By George Isaac on July 26, 2013
The House of Windsor has survived war, recession and even an heir renouncing title to the throne of England.
It has dealt with a cranky Parliament and accepted a greatly changed role that includes allowing a first born daughter to become Queen, a gender-neutral succession policy that serves as a good example for all family businesses. And as the odds would be, on July 22 it welcomed a new a baby boy to the Royal Family, who sets the stage for the Windsor name to continue into the 21st century and beyond.
There is a lesson here for privately held companies in the English speaking world and beyond. The management and planning practices of the Royal Family are the ultimate exercise in operating a closely-held enterprise, which raises the ultimate question: Why has the Royal Family succeeded for centuries while 85 to 90 percent of family enterprises fail to survive past the second generation?
I’d argue that succession planning is the key component, and that nobody addresses this concept earlier than the Royal Family. It was decided at birth that new Royal Baby will be third in line to the Crown after Prince Charles and Prince William. With this clearly defined succession plan, all family participants understand their roles and responsibilities and have ample time to properly prepare for their various duties as part of the Royal Family.
Learning from the Royal Family, it’s important to note that having a succession plan is not the only attribute of success. The entire family, indeed, the entire nation understands the succession planning that’s been deeply ingrained in the British culture.
The lesson is that understanding and addressing succession planning in any family enterprise is critical to insuring its longevity.
Unfortunately, among many of the most successful private enterprises outside of the royal palace, proper and frank consideration of succession planning is often postponed by senior family members and deferentially avoided by the succeeding generation.
The key issues most frequently at the core of problematic family business succession center on:
• Mutual respect
• Family inclusiveness
• Power and control
• Perceived fairness
• Compensation and rewards
To successfully address these issues, the family company’s core principles, legacy, and purpose for existence must be understood and endorsed by all family stakeholders, both active and passive. While the governance of the Windsor family may be a bit opaque, the Royal Family’s many traditions, including tremendous continuity among a core of trusted advisers, means that structures are in place to secure the crown and its succession. For family enterprises that can’t count on the traditions that prevail at Windsor Castle, there are two formal organizational structures that support positive family dynamics and succession planning: the Family Council and the Board of Directors.
The Family Council, a formal membership organization whose primary mission is to oversee and address the issues associated with a family enterprise, is the first place to start. It facilitates extended family member engagement and provides important direction and insight on dealing with family matters associated with the enterprise. The council should be professionally run with regular meetings and have representation from all family member constituents.
———
▶ [Instructions]
1: In the article on family business succession, what share of family enterprises fails to survive past the second generation?
2: Write out the part of the article on family business succession starting at "I’d argue that" and ending at "of the Royal Family.".
3: Extend the article on succession lessons from the Royal Family, picking up after its last sentence.

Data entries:
———
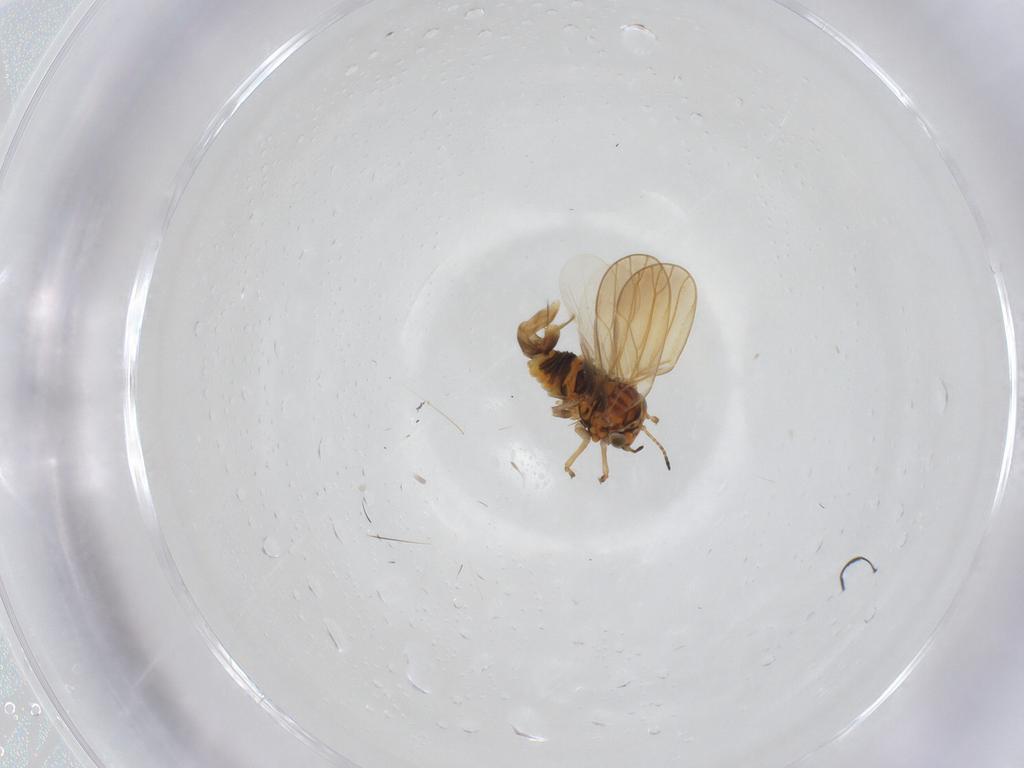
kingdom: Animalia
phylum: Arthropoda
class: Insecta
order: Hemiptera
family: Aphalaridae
———
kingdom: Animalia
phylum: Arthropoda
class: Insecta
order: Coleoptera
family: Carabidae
———
▶ [Answers to the exercises]
1: 85 to 90 percent

2:
I’d argue that succession planning is the key component, and that nobody addresses this concept earlier than the Royal Family. It was decided at birth that new Royal Baby will be third in line to the Crown after Prince Charles and Prince William. With this clearly defined succession plan, all family participants understand their roles and responsibilities and have ample time to properly prepare for their various duties as part of the Royal Family.

3:
Members should receive reasonable compensation for attending meetings, and the council should evaluate member performance on a regular basis to maintain a high-functioning council.
The initial steps are structural and should be developed from input at inclusive family meetings of both active and passive family enterprise stakeholders. Issues such as scope/mission, frequency of meetings, selection of members, compensation, communication guidelines, term limits, etc., are the building blocks for an effective council.
The second structure, the company board of directors, is comprised of members elected by the shareholders or selected based upon the terms outlined in a shareholder agreement that governs the enterprise.
The board’s mission is to focus on the business issues, not family member issues or other non-business nuisances. Issues such as business strategy, financial performance and planning, operational reviews, organizational needs, future capital needs, shareholder distribution strategies, etc. are common agenda items.
Like the Family Council, family business boards are not informal family meetings; they need to be professionally run. We strongly recommend having some non-family “independent” directors on the board.
Non-family directors will help insure a level of professionalism, mutual respect, objectivity and formality to your family business board meetings.
In addition to these two formal structures, other less formal initiatives, such as family retreats, company outings, or general fireside chats, can be used to further strengthen the family legacy and each family member’s responsibility to each other and to the family overall.
By learning from the British royal family and addressing succession and family dynamics directly, your family enterprise should provide many years of multigenerational success.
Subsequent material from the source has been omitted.